Boujemaa Remili: Il n’y a pas de neutralité positive ou négative, Il n’y a qu’une neutralité naïve !
Boujemaa Remili s’apprête à publier un livre au titre évocateur de : «Une mechta et des concepts», dans lequel il présente le récit d’un parcours d’homme et d’un itinéraire d’idées. Leaders a obtenu l’autorisation d’en publier juste un extrait concernant la question qui a été l’origine des houleux débats parlementaires des derniers jours.
La question de la souveraineté exige une clarification minimale de la géopolitique. Depuis la chute de l’URSS le monde se trouve dans l’unilatéralisme intégral. La compétition étatsunienne avec la Chine est économique. L’Union Européenne est sous le parapluie américain et la Russie est encore dans la tentation de la reconquête, très difficile, du statut à jamais perdu de l’ex-URSS.
Mais la nouvelle donne géopolitique a été également à l’origine de la volonté d’émergence de certaines «Puissances régionales de l’Afrique du Nord / Moyen-Orient» tel que la Turquie, l’Iran, anciennement l’Irak, avant sa destruction, l’Arabie Saoudite, l’Egypte, jusqu’à l’Algérie et le Maroc.
En dehors de l’Iran et de l’Algérie, tous les autres pays cités sont également sous parapluie américain.

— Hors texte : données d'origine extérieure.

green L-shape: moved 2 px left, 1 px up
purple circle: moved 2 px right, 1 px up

Mais la Turquie, humiliée par le refus d’adhésion à l’Union Européenne, malgré toutes les concessions présentées, essaie de jouer le rôle de l’élève indiscipliné, en recherchant des alliances d’énervement pour ses amis notamment étatsuniens, que ce soit du côté de la Russie, la Chine ou l’Iran, trois pays avec lesquels la Turquie se trouve par ailleurs, en compétition concernant les pays musulmans d’Asie. En plus, la Turquie n’étant pas une nation ethniquement homogène, elle connait sur son flanc sud une situation assez déstabilisante pour son équilibre, en rapport avec la question kurde, qui bénéficie du soutien et de la sympathie de la part des USA et de l’UE.

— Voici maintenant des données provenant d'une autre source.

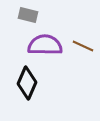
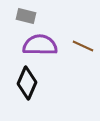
gray rectangle: moved 2 px left, 1 px down
purple semicircle: moved 5 px left
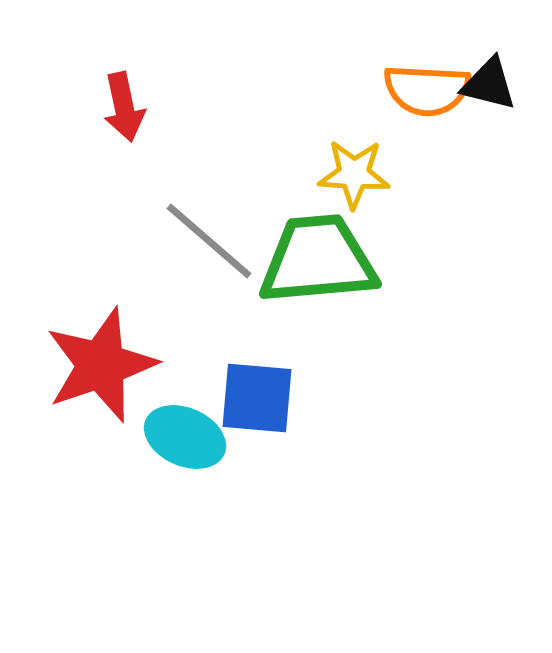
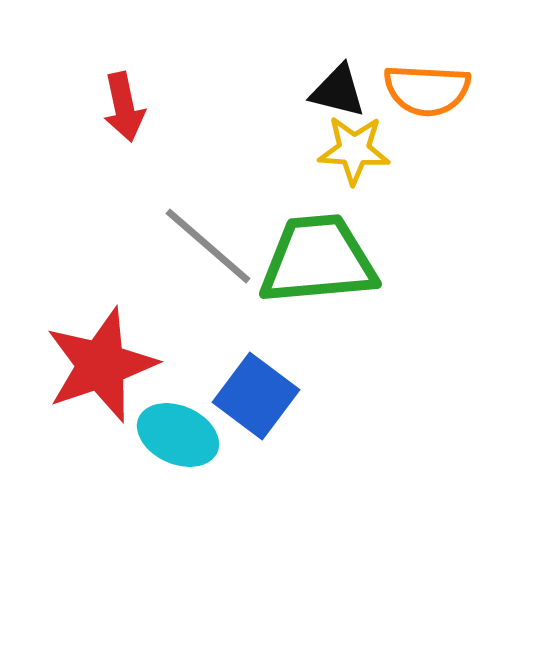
black triangle: moved 151 px left, 7 px down
yellow star: moved 24 px up
gray line: moved 1 px left, 5 px down
blue square: moved 1 px left, 2 px up; rotated 32 degrees clockwise
cyan ellipse: moved 7 px left, 2 px up
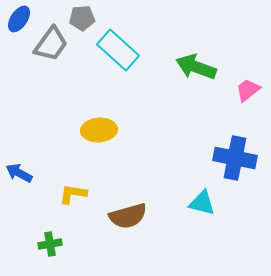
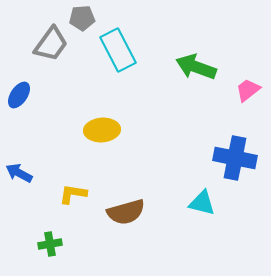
blue ellipse: moved 76 px down
cyan rectangle: rotated 21 degrees clockwise
yellow ellipse: moved 3 px right
brown semicircle: moved 2 px left, 4 px up
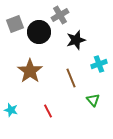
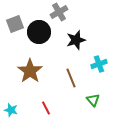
gray cross: moved 1 px left, 3 px up
red line: moved 2 px left, 3 px up
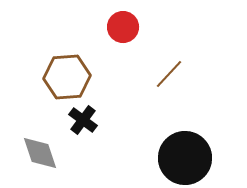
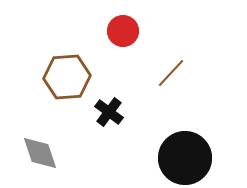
red circle: moved 4 px down
brown line: moved 2 px right, 1 px up
black cross: moved 26 px right, 8 px up
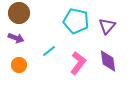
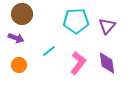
brown circle: moved 3 px right, 1 px down
cyan pentagon: rotated 15 degrees counterclockwise
purple diamond: moved 1 px left, 2 px down
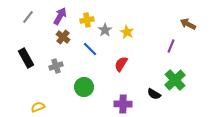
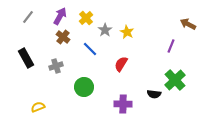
yellow cross: moved 1 px left, 2 px up; rotated 32 degrees counterclockwise
black semicircle: rotated 24 degrees counterclockwise
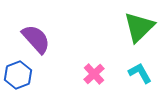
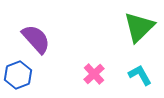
cyan L-shape: moved 2 px down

Les quatre autres facteurs qui entrent en jeu dans la géopolitique régionale sont Israël, l’islam politique, les hydrocarbures et la compétition sunnisme-chiisme.
Cette configuration devrait être profitable à la Tunisie, qui n’a pas d’objectifs de rapports de force qui lui sont propres, à l’exception du soutien qui devrait être sans faille à la cause palestinienne. Aussi, à l’exception des rapports avec Israël, qui devront rester dans la rupture totale tant que les palestiniens n’ont pas recouvré leurs droits, la Tunisie est-elle appelée à avoir les meilleurs rapports possibles, avec tous les autres acteurs précités, tant que sa souveraineté est respectée et ses droits nationaux sauvegardés.

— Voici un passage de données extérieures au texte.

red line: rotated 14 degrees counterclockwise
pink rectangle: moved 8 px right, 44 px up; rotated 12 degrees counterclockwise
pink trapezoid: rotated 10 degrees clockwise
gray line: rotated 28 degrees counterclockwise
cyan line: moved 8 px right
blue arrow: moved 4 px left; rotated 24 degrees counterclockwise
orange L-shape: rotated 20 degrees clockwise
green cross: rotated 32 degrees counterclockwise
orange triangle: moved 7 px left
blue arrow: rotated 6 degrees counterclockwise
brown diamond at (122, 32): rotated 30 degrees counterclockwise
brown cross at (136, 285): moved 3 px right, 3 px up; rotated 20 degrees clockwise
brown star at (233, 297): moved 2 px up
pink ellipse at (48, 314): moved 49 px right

Toutefois, c’est l’islam politique qui dans ce jeu de la géopolitique propre à sa zone d’appartenance intéresse au plus haut point la Tunisie. C’est pourquoi le pays développe une sensibilité particulière vis-à-vis de cette question. Actuellement seuls Qatar et la Turquie apparaissent comme ayant été les deux pays qui ont soutenu le terrorisme islamiste en Syrie et sont prêts à l’exporter en Libye et en Tunisie. Ce n’est pour le moment pas le cas ni de l’Arabie Saoudite, ni des Emirats, encore moins de l’Egypte, de l’Algérie, de l’Europe ou des Etats-Unis.
Ce risque majeur pour la Tunisie et sa révolution lui interdit toute neutralité, qui en n’essayant d’être ni positive ni négative, peut être naïve. La Tunisie devrait s’opposer, y compris par les armes, à tout risque d’installation de pouvoir islamiste à ses frontières. Il y va de sa survie.C’est pourquoi les relations internationales de la Tunisie doivent être soustraites à toute forme de surenchère de consommation locale, qui peuvent nuire au pays sans espérer lui apporter quoique-ce soit. Une fois sa doctrine en la matière arrêtée la nation doit s’exprimer comme un seul homme. L’unité nationale étant dans ce cas l’arme de dissuasion la plus massive.